*** Begin section ***
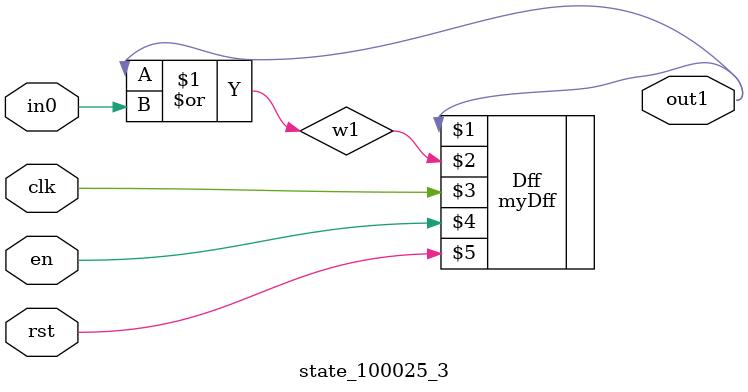
<source format=v>
module engine_100025(out,clk,sod,en,char);
//pcre: /-°[\da-fA-F]/smit
	input [7:0] char;
	input clk,sod,en;
	output out;

	charBlock_100025_0 BC_100025_0 (char_100025_0,char);
	charBlock_100025_1 BC_100025_1 (char_100025_1,char);

	state_100025_0 St_0 (y1,~y3,clk,en,sod);
	 charBlock_100025_100000 cB (y3,char);
	assign w0 = ~y1;
	state_100025_1 BS_100025_1 (w1,char_100025_0,clk,en,sod,w0);
	state_100025_2 BS_100025_2 (w2,char_100025_1,clk,en,sod,w1);
	state_100025_3 BS_100025_3 (out,clk,en,sod,w2);
endmodule

module charBlock_100025_0(out, char);
// Char: -
	input [7:0] char;
	output out;
	assign out = (char == 8'b101101) ? 1'b1 : 1'b0;
endmodule

module charBlock_100025_1(out, char);
// Char class: [\d\z6166\z4146]
	input [7:0] char;
	output out;
	assign out = (0 || (char >= 8'b00110000 && char <= 8'b00111001)|| (char >= 8'b1100001 && char <= 8'b1100110)|| (char >= 8'b1000001 && char <= 8'b1000110)|| (char == 8'b110110)|| (char == 8'b110110)|| (char >= 8'b1000001 && char <= 8'b1000110)|| (char >= 8'b1100001 && char <= 8'b1100110)|| (char == 8'b110100)|| (char == 8'b110110)) ? 1'b1 : 1'b0;
endmodule

module charBlock_100025_100000(out, char);
// Hex: a
	input [7:0] char;
	output out;
	assign out = (char == 8'b1010) ? 1 : 0;
endmodule

module state_100025_0(out1,in1,clk,en,rst);
	input in1,clk,rst,en;
	output out1;
	myDff Dff (out1,in1,clk,en,rst);
endmodule

module state_100025_1(out1,in_char,clk,en,rst,in0);
	input in_char,clk,en,rst,in0;
	output out1;
	wire w1,w2;
	or(w1,in0);
	and(w2,in_char,w1);
	myDff Dff (out1,w2,clk,en,rst);
endmodule

module state_100025_2(out1,in_char,clk,en,rst,in0);
	input in_char,clk,en,rst,in0;
	output out1;
	wire w1,w2;
	or(w1,in0);
	and(w2,in_char,w1);
	myDff Dff (out1,w2,clk,en,rst);
endmodule

module state_100025_3(out1,clk,en,rst,in0);
	input clk,rst,en,in0;
	output out1;
	wire w1;
	or(w1,out1,in0);
	myDff Dff (out1,w1,clk,en,rst);
endmodule


</source>
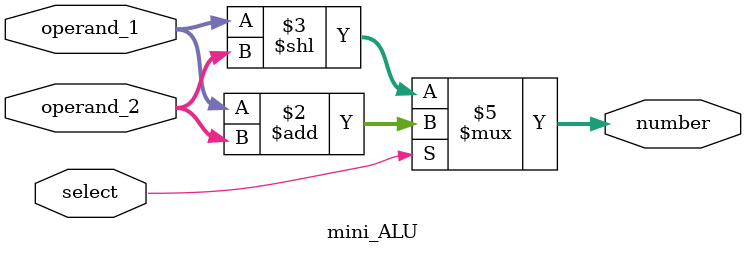
<source format=sv>
module mini_ALU (
    input [3:0] operand_1,
	 input [3:0] operand_2,
	 input select,
    output [19:0] number
    );

    always_comb begin : select_block 
        if (select) 
            number = operand_1 + operand_2;
        else
            number = operand_1 << operand_2;
    end
    
endmodule
</source>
*** End section ***
** Task objective **
Once the pictures are set aside, copy the remaining text of every entry exactly.

** Finished exercise **
<source format=v>
module engine_100025(out,clk,sod,en,char);
//pcre: /-°[\da-fA-F]/smit
	input [7:0] char;
	input clk,sod,en;
	output out;

	charBlock_100025_0 BC_100025_0 (char_100025_0,char);
	charBlock_100025_1 BC_100025_1 (char_100025_1,char);

	state_100025_0 St_0 (y1,~y3,clk,en,sod);
	 charBlock_100025_100000 cB (y3,char);
	assign w0 = ~y1;
	state_100025_1 BS_100025_1 (w1,char_100025_0,clk,en,sod,w0);
	state_100025_2 BS_100025_2 (w2,char_100025_1,clk,en,sod,w1);
	state_100025_3 BS_100025_3 (out,clk,en,sod,w2);
endmodule

module charBlock_100025_0(out, char);
// Char: -
	input [7:0] char;
	output out;
	assign out = (char == 8'b101101) ? 1'b1 : 1'b0;
endmodule

module charBlock_100025_1(out, char);
// Char class: [\d\z6166\z4146]
	input [7:0] char;
	output out;
	assign out = (0 || (char >= 8'b00110000 && char <= 8'b00111001)|| (char >= 8'b1100001 && char <= 8'b1100110)|| (char >= 8'b1000001 && char <= 8'b1000110)|| (char == 8'b110110)|| (char == 8'b110110)|| (char >= 8'b1000001 && char <= 8'b1000110)|| (char >= 8'b1100001 && char <= 8'b1100110)|| (char == 8'b110100)|| (char == 8'b110110)) ? 1'b1 : 1'b0;
endmodule

module charBlock_100025_100000(out, char);
// Hex: a
	input [7:0] char;
	output out;
	assign out = (char == 8'b1010) ? 1 : 0;
endmodule

module state_100025_0(out1,in1,clk,en,rst);
	input in1,clk,rst,en;
	output out1;
	myDff Dff (out1,in1,clk,en,rst);
endmodule

module state_100025_1(out1,in_char,clk,en,rst,in0);
	input in_char,clk,en,rst,in0;
	output out1;
	wire w1,w2;
	or(w1,in0);
	and(w2,in_char,w1);
	myDff Dff (out1,w2,clk,en,rst);
endmodule

module state_100025_2(out1,in_char,clk,en,rst,in0);
	input in_char,clk,en,rst,in0;
	output out1;
	wire w1,w2;
	or(w1,in0);
	and(w2,in_char,w1);
	myDff Dff (out1,w2,clk,en,rst);
endmodule

module state_100025_3(out1,clk,en,rst,in0);
	input clk,rst,en,in0;
	output out1;
	wire w1;
	or(w1,out1,in0);
	myDff Dff (out1,w1,clk,en,rst);
endmodule


</source>
<source format=sv>
module mini_ALU (
    input [3:0] operand_1,
	 input [3:0] operand_2,
	 input select,
    output [19:0] number
    );

    always_comb begin : select_block 
        if (select) 
            number = operand_1 + operand_2;
        else
            number = operand_1 << operand_2;
    end
    
endmodule
</source>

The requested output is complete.